Purpose , Tissue engineering has the potential to represent a valid alternative to the repair or regeneration of normal tissue function in damaged organs. Decellularised intestine reproduces the morphometric characteristics of the gut but it is derived from cadavers. Development of 3D scaffolds that mimic the role of the extracellular matrix and guide cells to restore functional tissue may replace decellularised organs. The aim of this study was to fabricate a biocompatible polymer molding of decellularised rat small intestine and to study the cell viability on the obtained 3D polymeric scaffold.
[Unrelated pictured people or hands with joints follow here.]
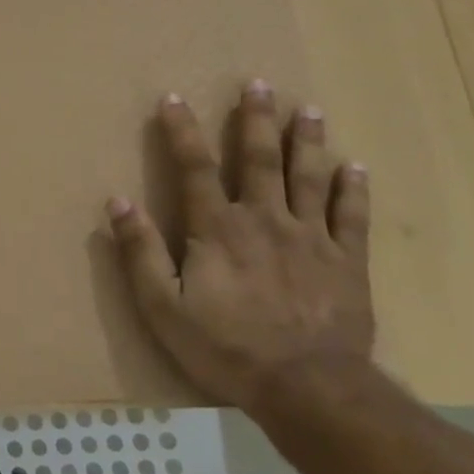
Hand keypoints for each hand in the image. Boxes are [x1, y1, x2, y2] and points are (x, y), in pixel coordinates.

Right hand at [106, 81, 374, 412]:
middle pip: (259, 160)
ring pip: (309, 178)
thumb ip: (141, 251)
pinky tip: (355, 166)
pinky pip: (352, 216)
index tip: (173, 98)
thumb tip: (119, 201)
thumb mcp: (162, 305)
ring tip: (308, 109)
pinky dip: (353, 189)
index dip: (182, 131)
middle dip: (255, 120)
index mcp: (217, 229)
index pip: (195, 168)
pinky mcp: (348, 263)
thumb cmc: (224, 347)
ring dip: (306, 141)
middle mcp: (265, 220)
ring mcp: (312, 239)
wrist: (308, 388)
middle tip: (260, 84)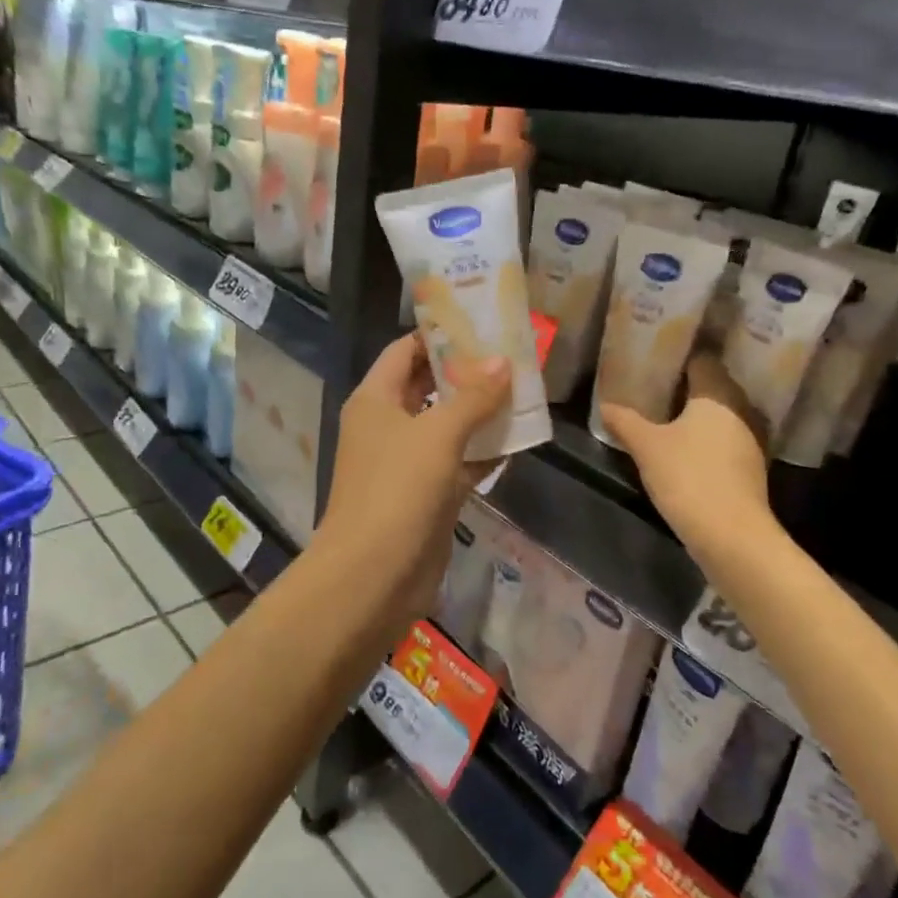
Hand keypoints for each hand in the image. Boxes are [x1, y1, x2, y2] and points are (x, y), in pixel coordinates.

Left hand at [316, 334, 511, 622]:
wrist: (374, 575)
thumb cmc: (398, 490)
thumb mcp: (437, 434)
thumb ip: (473, 396)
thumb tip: (501, 361)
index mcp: (375, 400)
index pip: (405, 351)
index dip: (439, 334)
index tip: (480, 321)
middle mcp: (388, 425)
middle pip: (429, 386)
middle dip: (467, 372)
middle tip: (512, 354)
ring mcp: (408, 463)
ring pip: (448, 426)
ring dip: (481, 412)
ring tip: (524, 390)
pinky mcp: (428, 496)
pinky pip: (459, 463)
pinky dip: (484, 453)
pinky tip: (519, 440)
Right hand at [599, 352, 773, 557]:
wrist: (732, 535)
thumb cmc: (688, 477)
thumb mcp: (646, 447)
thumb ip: (625, 421)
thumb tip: (604, 405)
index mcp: (718, 393)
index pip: (702, 359)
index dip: (679, 357)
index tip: (655, 360)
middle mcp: (741, 408)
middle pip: (713, 385)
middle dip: (686, 386)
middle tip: (653, 388)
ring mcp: (752, 438)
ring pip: (721, 414)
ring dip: (698, 415)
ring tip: (665, 417)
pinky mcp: (752, 466)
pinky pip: (727, 438)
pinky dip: (708, 439)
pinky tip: (685, 448)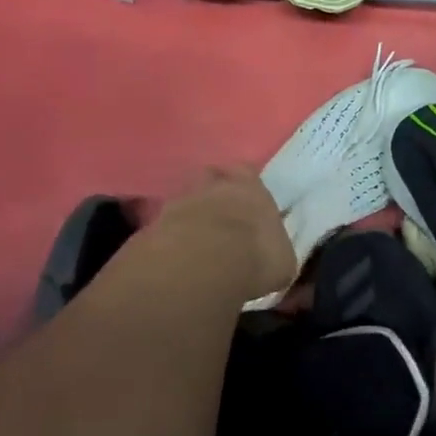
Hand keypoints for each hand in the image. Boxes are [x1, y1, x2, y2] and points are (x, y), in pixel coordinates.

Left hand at [151, 166, 295, 303]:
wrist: (203, 263)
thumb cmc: (256, 255)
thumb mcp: (282, 262)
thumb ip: (276, 253)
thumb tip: (275, 260)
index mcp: (251, 188)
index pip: (247, 172)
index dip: (245, 184)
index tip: (247, 200)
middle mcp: (214, 185)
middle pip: (211, 178)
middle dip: (214, 193)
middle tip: (220, 216)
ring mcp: (180, 201)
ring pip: (185, 199)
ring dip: (190, 214)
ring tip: (196, 239)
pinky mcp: (153, 224)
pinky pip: (164, 226)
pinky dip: (170, 237)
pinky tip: (176, 256)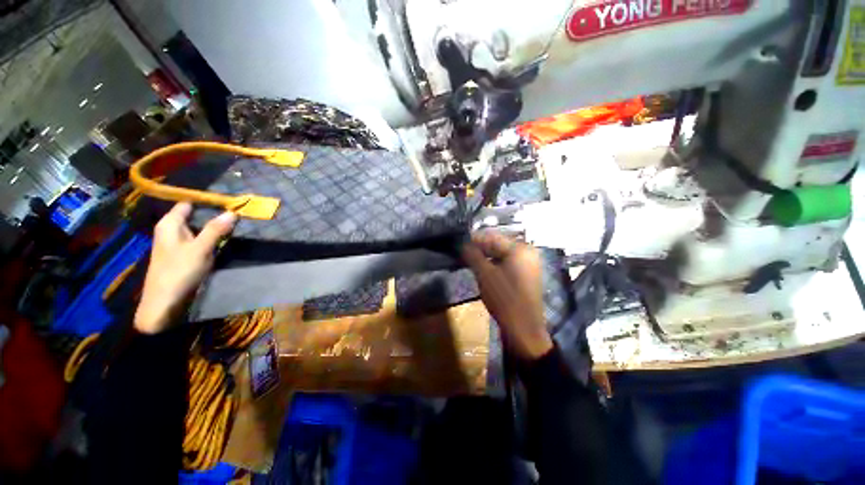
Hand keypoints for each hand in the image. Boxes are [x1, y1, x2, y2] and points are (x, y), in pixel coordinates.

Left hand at [135, 203, 236, 333]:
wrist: (164, 302)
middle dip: (214, 213)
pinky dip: (211, 236)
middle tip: (237, 211)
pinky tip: (224, 238)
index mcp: (170, 223)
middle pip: (194, 214)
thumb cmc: (179, 271)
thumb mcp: (200, 249)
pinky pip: (199, 238)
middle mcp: (171, 229)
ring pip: (198, 227)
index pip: (188, 203)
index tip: (229, 200)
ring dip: (214, 225)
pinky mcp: (183, 253)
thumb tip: (232, 212)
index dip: (207, 200)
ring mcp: (177, 242)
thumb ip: (216, 229)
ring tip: (235, 222)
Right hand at [462, 230, 552, 360]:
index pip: (492, 237)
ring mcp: (528, 263)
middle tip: (462, 253)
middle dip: (479, 248)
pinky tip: (481, 268)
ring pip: (501, 254)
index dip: (473, 239)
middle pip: (498, 244)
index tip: (458, 243)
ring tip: (469, 261)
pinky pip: (506, 263)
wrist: (523, 329)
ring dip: (485, 257)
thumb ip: (473, 255)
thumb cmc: (504, 299)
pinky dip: (493, 264)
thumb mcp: (485, 275)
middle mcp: (527, 252)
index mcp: (520, 248)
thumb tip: (463, 243)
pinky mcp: (525, 274)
Methods , After ethical committee approval, rat small intestines were decellularised with a detergent-enzymatic treatment, via both intestinal lumen and vascular tree, as previously described. The acellular matrix was copied by replica molding technique with Polydimethylsiloxane (PDMS, weight ratio elastomer/curing agent 10:1). Dehydrated intestines cut lengthwise and opened on a petri dish were treated overnight with hexamethyldisilazane vapor. Liquid degassed pre-polymer was casted on treated intestine and allowed to settle on the surface for 1 hour. After baking at 70°C for 2 hours, acellular matrices were removed from the silicon layer to obtain a negative replica of the intestinal surface. Following treatment of the negative mold with (Tridecafluoro-1,1,2,2-Tetrahydrooctyl)-1-Trichlorosilane, degassed PDMS were casted on the negative replica and positive silicon scaffolds were obtained and studied with environmental scanning electron microscopy (ESEM). After UV-sterilization and coating with Matrigel, positive molds were seeded with differentiated Human Embryonic Stem Cells (hESC). After 14 days of culture, cells were fixed and stained for nuclei (Hoechst) and actin (phalloidin conjugated with 488nm fluorophore), and observed at fluorescence microscope (Leica DMI6000 B).
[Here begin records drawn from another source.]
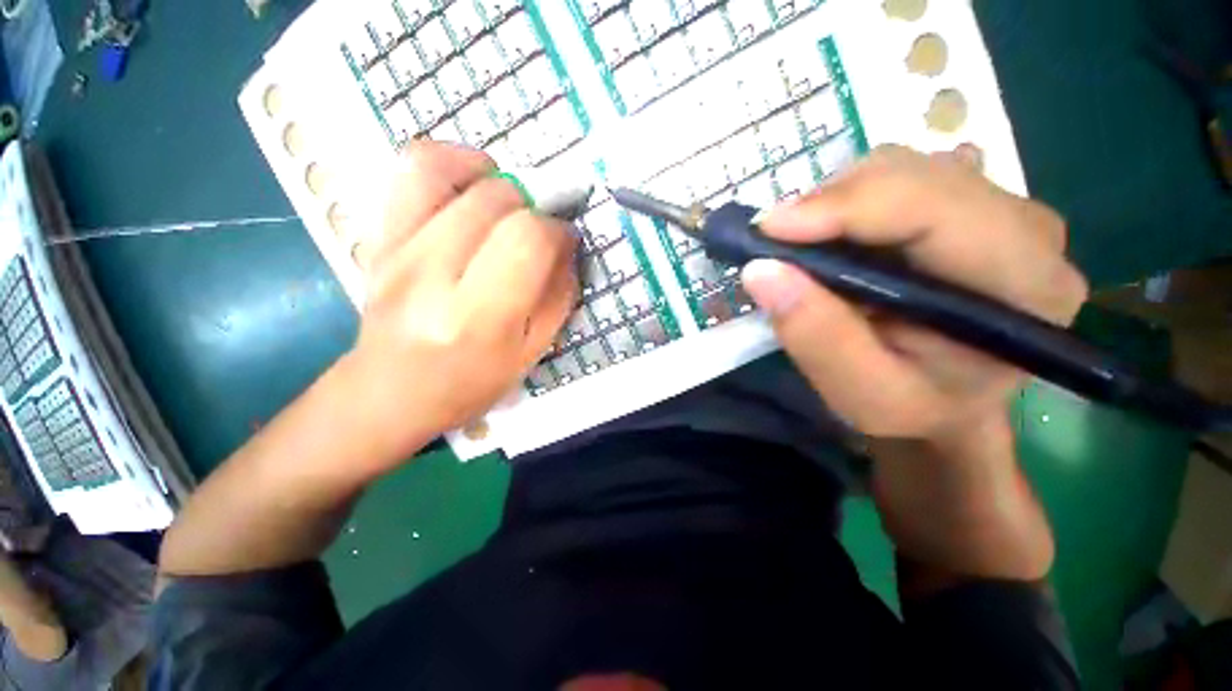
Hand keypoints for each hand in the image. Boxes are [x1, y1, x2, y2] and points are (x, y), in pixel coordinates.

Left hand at [339, 141, 577, 464]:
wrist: (389, 392)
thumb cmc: (470, 382)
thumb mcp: (531, 353)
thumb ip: (558, 297)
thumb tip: (567, 246)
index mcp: (478, 317)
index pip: (527, 240)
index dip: (557, 231)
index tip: (565, 242)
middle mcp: (431, 275)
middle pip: (495, 200)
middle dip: (533, 208)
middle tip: (538, 233)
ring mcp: (396, 249)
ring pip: (449, 171)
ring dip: (495, 177)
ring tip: (509, 202)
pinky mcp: (379, 236)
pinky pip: (411, 171)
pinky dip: (451, 161)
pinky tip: (473, 183)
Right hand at [741, 145, 1087, 441]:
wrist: (950, 405)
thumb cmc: (914, 409)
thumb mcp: (861, 394)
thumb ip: (817, 337)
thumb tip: (761, 270)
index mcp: (1025, 286)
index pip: (935, 208)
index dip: (845, 206)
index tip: (768, 229)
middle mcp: (1028, 231)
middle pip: (917, 175)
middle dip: (831, 203)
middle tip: (774, 243)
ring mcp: (1001, 210)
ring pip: (904, 167)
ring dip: (836, 202)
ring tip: (801, 247)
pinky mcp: (970, 205)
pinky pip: (900, 177)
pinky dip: (848, 202)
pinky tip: (832, 238)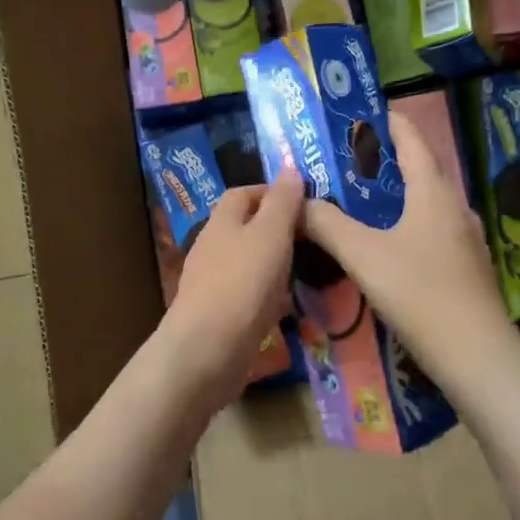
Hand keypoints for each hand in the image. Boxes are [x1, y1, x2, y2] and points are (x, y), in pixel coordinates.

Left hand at [156, 174, 301, 409]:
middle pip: (246, 228)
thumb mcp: (270, 235)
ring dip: (274, 264)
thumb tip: (290, 168)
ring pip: (248, 262)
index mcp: (221, 222)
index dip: (272, 192)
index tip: (305, 202)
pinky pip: (248, 295)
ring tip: (307, 269)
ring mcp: (213, 283)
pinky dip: (268, 295)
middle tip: (313, 238)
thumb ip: (282, 202)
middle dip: (277, 229)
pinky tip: (288, 307)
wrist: (207, 351)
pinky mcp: (219, 315)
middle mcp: (212, 248)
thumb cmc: (241, 284)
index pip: (243, 193)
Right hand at [301, 111, 515, 392]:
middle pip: (420, 169)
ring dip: (397, 193)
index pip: (412, 140)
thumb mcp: (363, 255)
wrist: (476, 355)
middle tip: (349, 160)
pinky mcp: (466, 266)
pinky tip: (388, 243)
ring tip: (362, 199)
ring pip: (426, 202)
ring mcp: (465, 238)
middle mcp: (454, 206)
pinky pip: (432, 228)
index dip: (389, 122)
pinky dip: (407, 222)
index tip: (365, 113)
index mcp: (432, 192)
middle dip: (386, 160)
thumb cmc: (419, 292)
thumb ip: (327, 224)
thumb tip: (297, 202)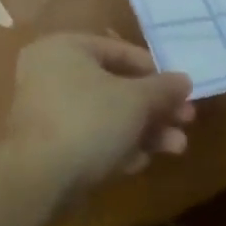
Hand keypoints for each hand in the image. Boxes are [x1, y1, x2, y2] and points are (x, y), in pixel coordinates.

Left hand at [7, 34, 194, 199]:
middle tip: (185, 121)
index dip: (154, 71)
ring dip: (143, 130)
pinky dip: (117, 145)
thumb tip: (184, 80)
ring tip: (177, 147)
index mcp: (64, 47)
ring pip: (105, 114)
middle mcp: (51, 71)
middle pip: (114, 85)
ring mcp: (47, 108)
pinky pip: (90, 136)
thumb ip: (162, 88)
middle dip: (153, 107)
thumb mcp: (134, 100)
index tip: (182, 90)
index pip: (117, 50)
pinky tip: (142, 163)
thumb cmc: (89, 121)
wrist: (39, 178)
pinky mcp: (49, 143)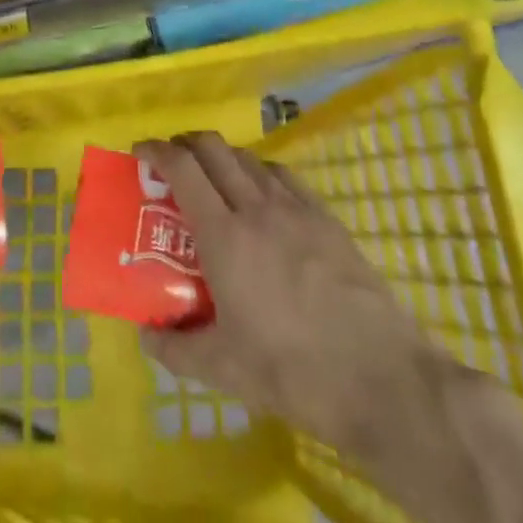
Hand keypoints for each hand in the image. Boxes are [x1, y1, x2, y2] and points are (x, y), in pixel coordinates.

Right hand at [135, 133, 442, 454]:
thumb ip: (176, 348)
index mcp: (223, 235)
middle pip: (213, 147)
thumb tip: (145, 334)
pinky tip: (263, 196)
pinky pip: (283, 175)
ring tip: (214, 180)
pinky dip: (260, 172)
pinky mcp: (326, 217)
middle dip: (185, 143)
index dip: (156, 150)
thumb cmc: (294, 372)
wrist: (383, 379)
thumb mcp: (225, 371)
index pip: (181, 168)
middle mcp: (255, 207)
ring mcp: (295, 208)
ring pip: (248, 157)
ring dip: (222, 157)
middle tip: (172, 162)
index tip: (140, 152)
Results , A high-fidelity replica of the intestinal luminal surface was obtained by molding with polymer of the acellular matrix. ESEM of the polymer showed a good reproduction of the intestinal lumen surface with preservation of the morphology and the three-dimensionality of the natural scaffold (Fig). In particular, analysis of the polymer revealed the presence of leaf-shaped villi replica (blu arrow) and of crypts at their basis (red arrow). To test the cell viability, the polymer was seeded with hESCs-derived epithelial cells. Cells remained viable after 2 weeks and they showed a good adhesion and uniform distribution on the 3D surface of the polymer, in particular by the crypts area.
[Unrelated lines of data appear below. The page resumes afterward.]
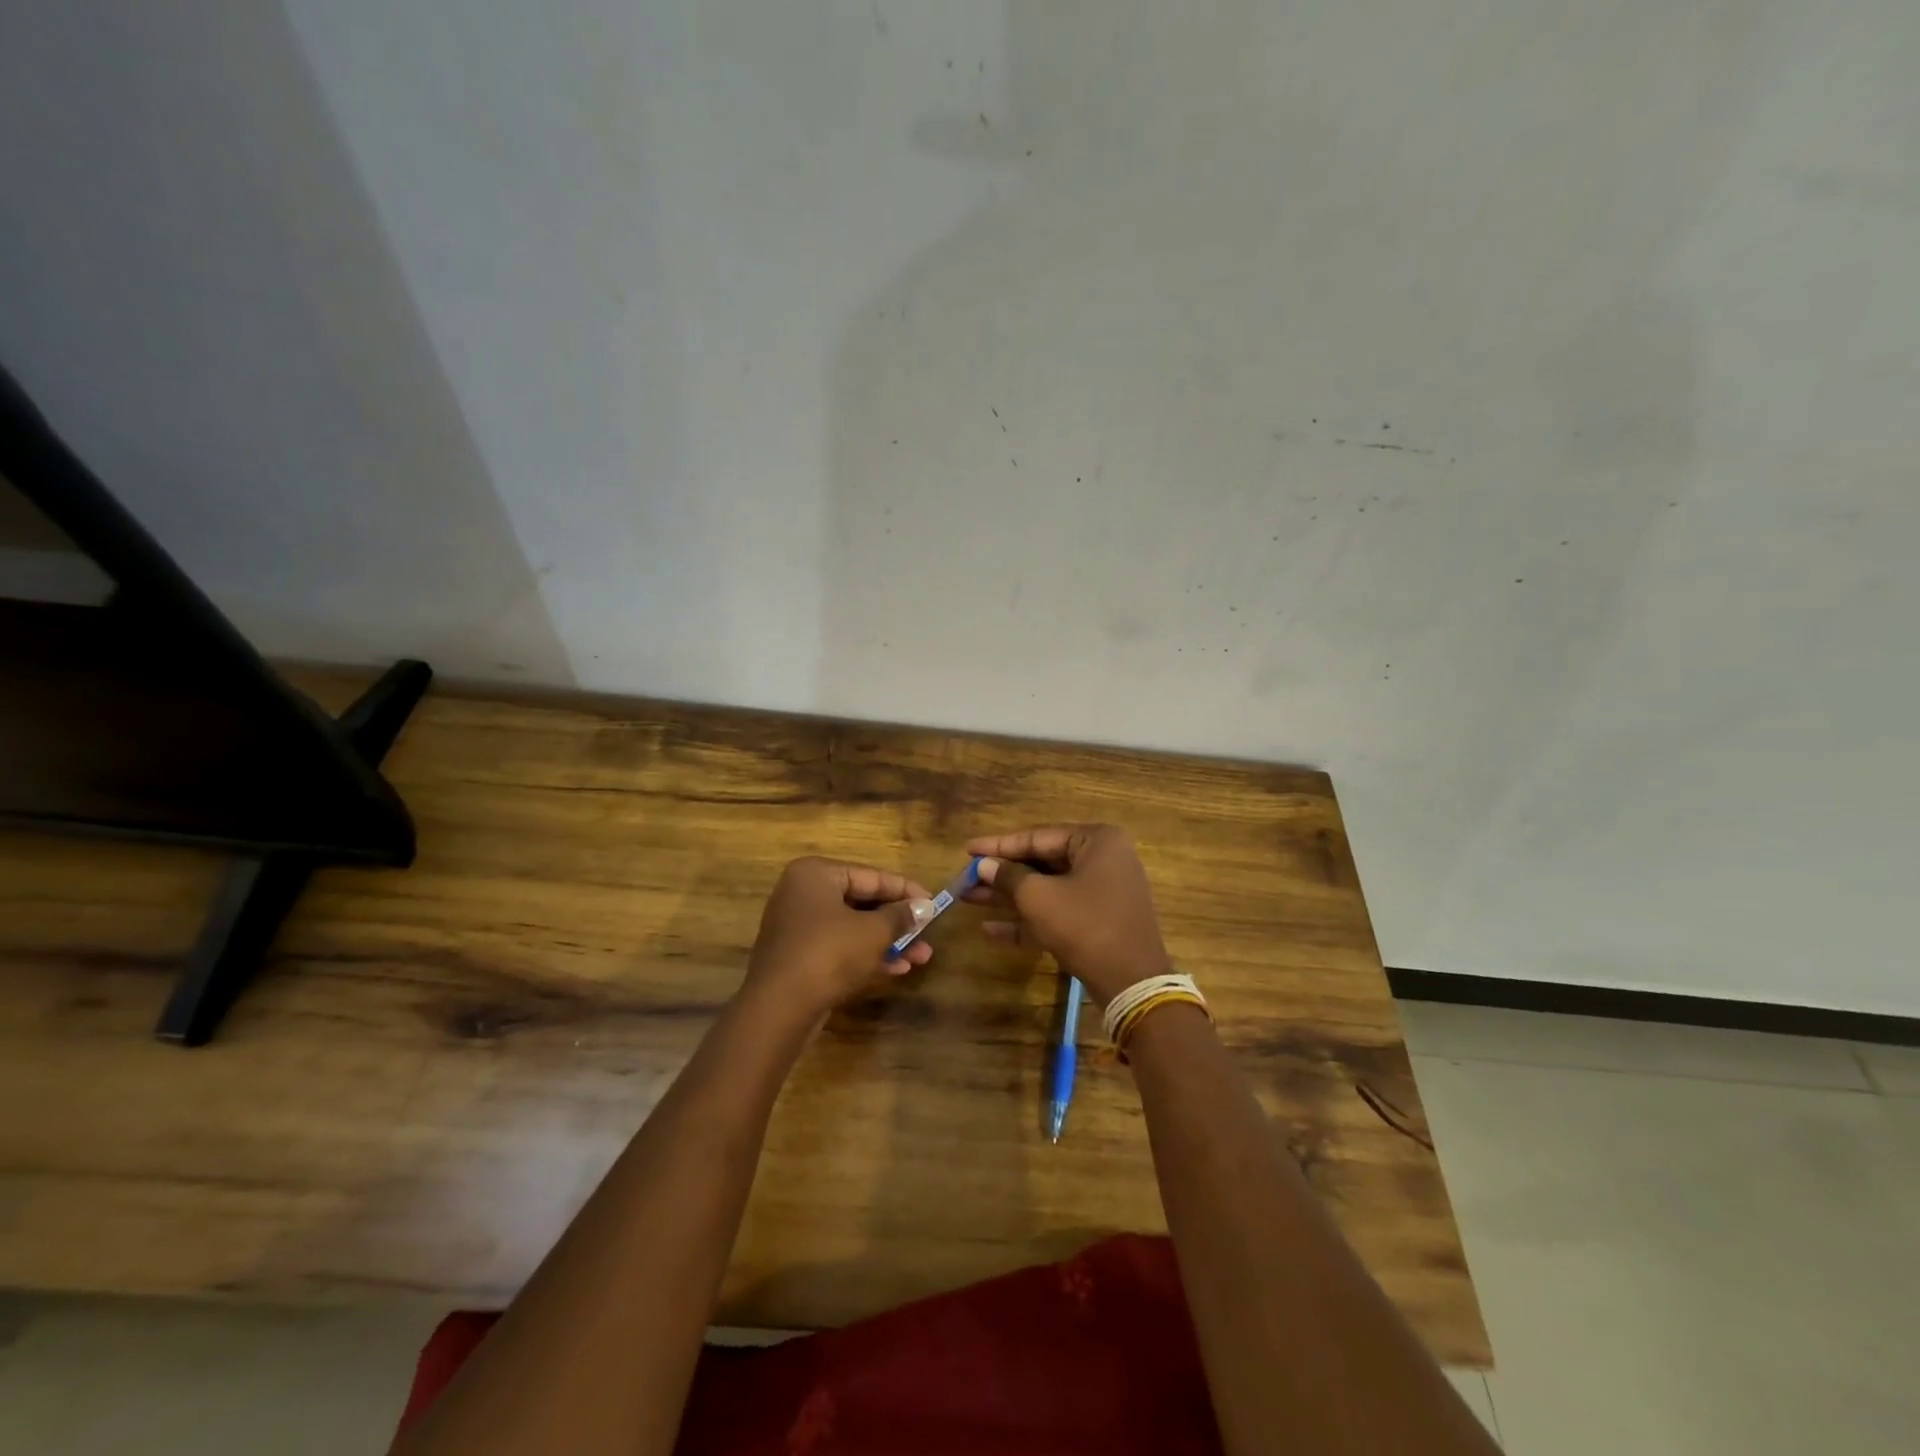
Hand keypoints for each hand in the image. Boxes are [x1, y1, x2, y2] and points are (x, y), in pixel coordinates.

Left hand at [742, 857, 932, 1022]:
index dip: (906, 890)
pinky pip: (839, 947)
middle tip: (927, 934)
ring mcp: (797, 926)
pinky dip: (866, 954)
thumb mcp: (873, 932)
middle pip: (862, 901)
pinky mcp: (798, 956)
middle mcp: (802, 893)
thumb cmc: (829, 954)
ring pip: (852, 927)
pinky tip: (897, 968)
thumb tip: (925, 906)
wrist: (779, 1009)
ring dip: (887, 941)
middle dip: (898, 921)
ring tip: (921, 956)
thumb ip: (901, 916)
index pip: (871, 875)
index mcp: (816, 874)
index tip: (934, 903)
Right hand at [964, 824, 1171, 1006]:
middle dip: (1002, 874)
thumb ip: (1008, 877)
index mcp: (1097, 841)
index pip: (1038, 836)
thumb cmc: (1085, 926)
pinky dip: (1029, 919)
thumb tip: (983, 865)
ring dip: (1010, 897)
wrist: (1132, 983)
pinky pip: (1058, 911)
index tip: (968, 849)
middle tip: (966, 877)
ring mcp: (1103, 892)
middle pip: (1042, 862)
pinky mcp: (1099, 921)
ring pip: (1048, 888)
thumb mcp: (1039, 898)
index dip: (999, 845)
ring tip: (969, 898)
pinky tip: (991, 930)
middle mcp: (1103, 859)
Conclusion , The present study successfully demonstrates the possibility of generating a 3D polymeric intestinal scaffold, which entirely reflects the morphology of the native acellular matrix and promotes cell attachment. Furthermore, this scaffold is reproducible and non-immunogenic. This novel approach for the fabrication of 3D polymeric scaffolds holds promise for tissue engineering applications.